The trophoblast invasion process requires degradation and remodeling of the decidual extracellular matrix. Because the MMP family is involved in breakdown of the extracellular matrix, to gain a greater understanding of the mechanisms underlying RBP4-regulated cell invasion, we examined the expression of MMP2 and MMP9, which were previously found to increase the invasiveness of trophoblasts (16–18). We found that RBP4 knockdown decreased cell invasion, and RBP4 overexpression increased the invasion of HTR8/SVneo cells. Moreover, the production of MMP2 and MMP9 was decreased in RBP4-knockdown HTR8/SVneo cells and dramatically increased in RBP4-overexpressing cells. These results indicated that MMP2 and MMP9 likely contribute to RBP4-induced trophoblast invasion. Thus, it is worthwhile to ascertain whether RBP4 acts directly on MMP2 and MMP9 promoters or functions indirectly through some other factor.

The PI3K/AKT signaling pathway plays important roles in cell growth, proliferation, migration and invasion (19). We found that RBP4 overexpression did not increase HTR8/SVneo cell proliferation at 24, 48 or 72 h, and thus, we cultivated the cells for longer periods of time. After 96 and 144 h (20,21), we found that the overexpression of RBP4 increased cell proliferation, whereas siRNA-mediated RBP4 knockdown significantly decreased HTR8/SVneo cell proliferation at 24, 48, 72, 96 and 144 h. Activation of PI3K/AKT signaling inhibits apoptosis (22) through Bcl-2 (23), an anti-apoptotic protein that is downstream of the PI3K/AKT pathway. Bcl-2 is associated with or may be necessary for cell growth and survival. In our study, Bcl-2 was increased in RBP4-overexpressing cells and decreased in RBP4-knockdown cells. RBP4 is known to activate PI3K/AKT signaling in HTR8/SVneo cells. We found that RBP4 knockdown decreased AKT (Ser473 and Thr308) and PI3K phosphorylation, although the total protein expression of AKT and PI3K remained constant. Therefore, blockade of the PI3K/AKT pathway may be one reason for the cell growth inhibition after RBP4 knockdown.

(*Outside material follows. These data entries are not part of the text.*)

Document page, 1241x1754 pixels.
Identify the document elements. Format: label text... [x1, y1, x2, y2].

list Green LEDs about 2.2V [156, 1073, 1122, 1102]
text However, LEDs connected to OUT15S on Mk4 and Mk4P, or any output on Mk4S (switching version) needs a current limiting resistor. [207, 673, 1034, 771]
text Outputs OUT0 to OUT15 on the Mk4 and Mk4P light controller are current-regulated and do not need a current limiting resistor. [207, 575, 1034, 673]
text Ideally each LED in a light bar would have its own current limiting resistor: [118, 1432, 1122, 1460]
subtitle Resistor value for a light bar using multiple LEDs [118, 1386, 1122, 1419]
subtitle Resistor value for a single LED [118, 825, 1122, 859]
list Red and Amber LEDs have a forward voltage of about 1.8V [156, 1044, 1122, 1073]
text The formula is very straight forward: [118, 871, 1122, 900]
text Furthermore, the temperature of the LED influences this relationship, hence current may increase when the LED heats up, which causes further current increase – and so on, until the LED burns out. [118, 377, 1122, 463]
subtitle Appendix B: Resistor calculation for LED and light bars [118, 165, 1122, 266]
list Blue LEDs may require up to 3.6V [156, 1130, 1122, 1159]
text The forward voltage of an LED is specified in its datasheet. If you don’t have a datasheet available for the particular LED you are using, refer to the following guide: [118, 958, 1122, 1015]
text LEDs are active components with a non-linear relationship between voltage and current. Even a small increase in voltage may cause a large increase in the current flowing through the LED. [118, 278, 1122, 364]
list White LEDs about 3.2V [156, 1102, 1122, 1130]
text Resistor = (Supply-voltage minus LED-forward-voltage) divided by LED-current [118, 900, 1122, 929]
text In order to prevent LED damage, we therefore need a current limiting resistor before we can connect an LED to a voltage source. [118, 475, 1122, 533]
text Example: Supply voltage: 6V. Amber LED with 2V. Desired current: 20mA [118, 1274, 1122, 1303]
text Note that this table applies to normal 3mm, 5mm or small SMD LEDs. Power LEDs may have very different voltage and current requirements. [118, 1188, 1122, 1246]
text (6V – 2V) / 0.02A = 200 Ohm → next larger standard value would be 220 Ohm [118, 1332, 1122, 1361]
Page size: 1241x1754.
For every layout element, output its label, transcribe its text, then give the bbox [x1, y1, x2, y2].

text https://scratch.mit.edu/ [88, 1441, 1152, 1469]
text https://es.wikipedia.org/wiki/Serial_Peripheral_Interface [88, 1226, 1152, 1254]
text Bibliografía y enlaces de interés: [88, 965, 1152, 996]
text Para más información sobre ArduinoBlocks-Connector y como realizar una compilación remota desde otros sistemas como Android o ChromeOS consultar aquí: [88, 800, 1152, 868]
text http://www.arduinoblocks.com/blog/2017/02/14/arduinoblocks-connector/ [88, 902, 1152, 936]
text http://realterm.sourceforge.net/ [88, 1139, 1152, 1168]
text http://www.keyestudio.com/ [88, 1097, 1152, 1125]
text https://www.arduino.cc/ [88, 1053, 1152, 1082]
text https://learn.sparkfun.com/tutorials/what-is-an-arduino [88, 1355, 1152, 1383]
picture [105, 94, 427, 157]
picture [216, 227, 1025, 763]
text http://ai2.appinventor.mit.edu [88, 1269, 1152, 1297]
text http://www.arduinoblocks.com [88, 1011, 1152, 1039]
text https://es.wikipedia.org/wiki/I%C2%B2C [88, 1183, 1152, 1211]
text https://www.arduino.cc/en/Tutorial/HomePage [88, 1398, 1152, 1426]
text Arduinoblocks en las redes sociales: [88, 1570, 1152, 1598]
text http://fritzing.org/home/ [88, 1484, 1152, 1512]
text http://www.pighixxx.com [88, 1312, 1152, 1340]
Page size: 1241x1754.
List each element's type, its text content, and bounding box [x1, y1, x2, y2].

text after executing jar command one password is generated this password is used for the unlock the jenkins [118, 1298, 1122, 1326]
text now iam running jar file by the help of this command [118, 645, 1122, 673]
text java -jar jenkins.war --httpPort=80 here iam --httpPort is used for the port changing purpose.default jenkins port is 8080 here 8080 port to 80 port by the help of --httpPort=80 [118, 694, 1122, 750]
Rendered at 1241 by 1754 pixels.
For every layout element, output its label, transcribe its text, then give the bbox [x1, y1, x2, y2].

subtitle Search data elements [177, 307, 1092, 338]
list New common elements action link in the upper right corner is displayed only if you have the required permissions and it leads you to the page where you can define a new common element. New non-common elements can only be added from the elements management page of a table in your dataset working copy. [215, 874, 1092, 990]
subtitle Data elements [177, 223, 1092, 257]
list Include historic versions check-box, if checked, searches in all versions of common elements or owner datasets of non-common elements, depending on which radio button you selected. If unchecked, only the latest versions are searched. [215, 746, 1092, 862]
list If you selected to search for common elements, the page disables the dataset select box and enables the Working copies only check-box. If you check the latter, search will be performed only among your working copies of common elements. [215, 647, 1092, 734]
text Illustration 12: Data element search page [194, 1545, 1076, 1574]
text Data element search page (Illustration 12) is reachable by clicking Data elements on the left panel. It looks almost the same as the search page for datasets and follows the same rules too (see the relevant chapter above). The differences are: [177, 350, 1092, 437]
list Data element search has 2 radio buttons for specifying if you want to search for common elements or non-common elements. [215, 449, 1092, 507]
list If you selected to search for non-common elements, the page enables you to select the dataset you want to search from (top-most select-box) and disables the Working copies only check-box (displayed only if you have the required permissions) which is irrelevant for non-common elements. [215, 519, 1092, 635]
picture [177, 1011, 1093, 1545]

In summary, our data show that RBP4 is involved in the proliferation and invasion of trophoblastic cells. Additionally, RBP4 can activate the PI3K/AKT signaling pathway and upregulate MMP2 and MMP9 expression. Based on the results of the current study, we hypothesize that RBP4 regulates trophoblastic cell proliferation and invasion by activating the PI3K/AKT pathway. Decreased RBP4 expression in the placenta may contribute to PE development by decreasing the invasive ability of trophoblasts.

Therefore, placental trophoblast cell differentiation indeed involves an EMT-like process, which will be the focus for our follow-up research. The present study is the first to detect the effect of RBP4 on the invasion ability of trophoblast cells and changes in MMP-related molecules, including Snail, Slug, Vimentin, and E-Cadherin, which are directly related to cell invasion ability. We plan to conduct additional studies in the future to further elucidate these mechanisms.